Time periods for decisions are to remain at two months from the date of submission of a valid application or an additional time period of four months for national and major developments. There are exceptions where the case is called in for determination by a national park authority, or whether there have been delays in advertising, or where there has been an agreement about an extension. There are new provisions for notification of the outcome of planning applications, which are to be more widely distributed and publicised.

Bad neighbour developments are proposed to be redefined, now to include nightclubs, public houses, community halls, concert halls, places of worship, skateboard parks, waste transfer sites, and recycling points, or slaughterhouses. Quaintly, it is proposed to delete from the bad neighbour procedures, music halls, dance halls, and the construction of buildings for the use of land for the purpose of slaughter house or knackers yards and the killing or plucking of poultry.

Changes to applications after submission. There will be important new restrictions on the extent to which there can be a variation of an application after submission. Where the variation is substantial, the planning authority cannot agree to the change, and a fresh planning application will require to be submitted. This is another example where the reforms will lead to front loading of applications.
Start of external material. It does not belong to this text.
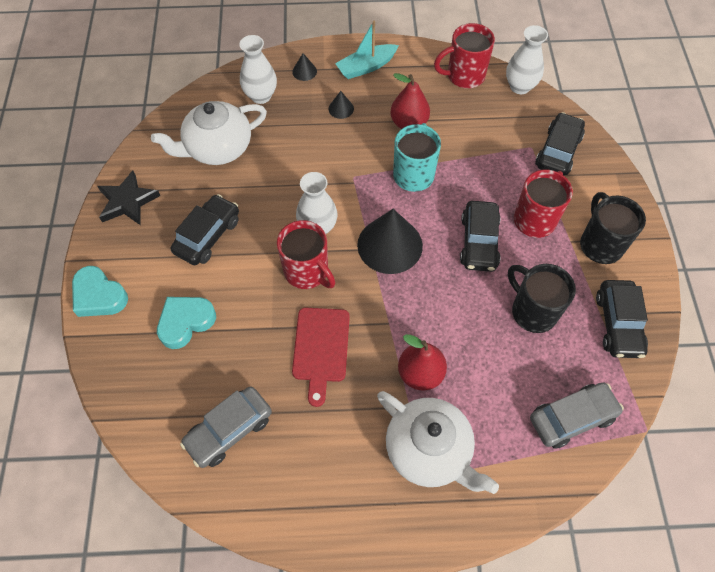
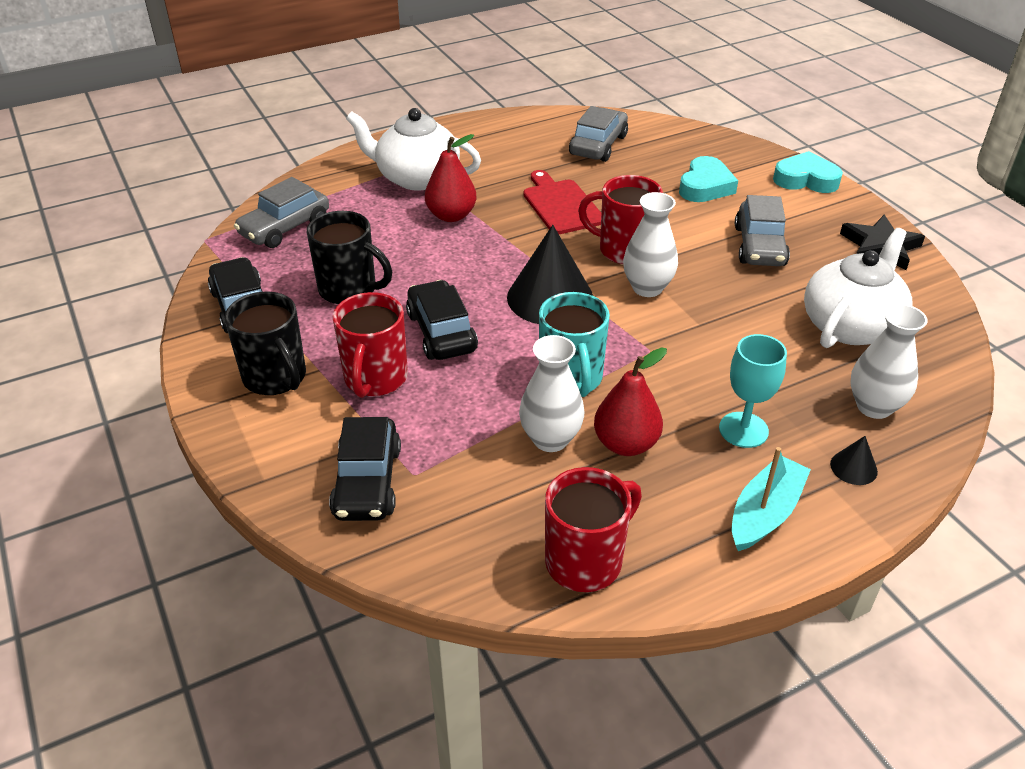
camera: 155 degrees right, 20 degrees down
(208, 236) = (759, 246): black car -> grey car
(341, 108) = (743, 430): black cone -> turquoise goblet
(520, 87) = (473, 577): white vase -> white vase (550, 439)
Retail mezzanines - removal of permitted development rights. Following the changes in England there are to be removal of permitted development rights for increased floor space for retail developments designed to tackle the issues arising from the installation of mezzanine floors in existing buildings. There are to be new powers to remove permitted development rights for such mezzanine floors in retail buildings, but again following England, if work has been commenced, then that will be permitted to be completed, notwithstanding the removal of permitted development rights. Retailers contemplating installing mezzanines have a closing window of opportunity.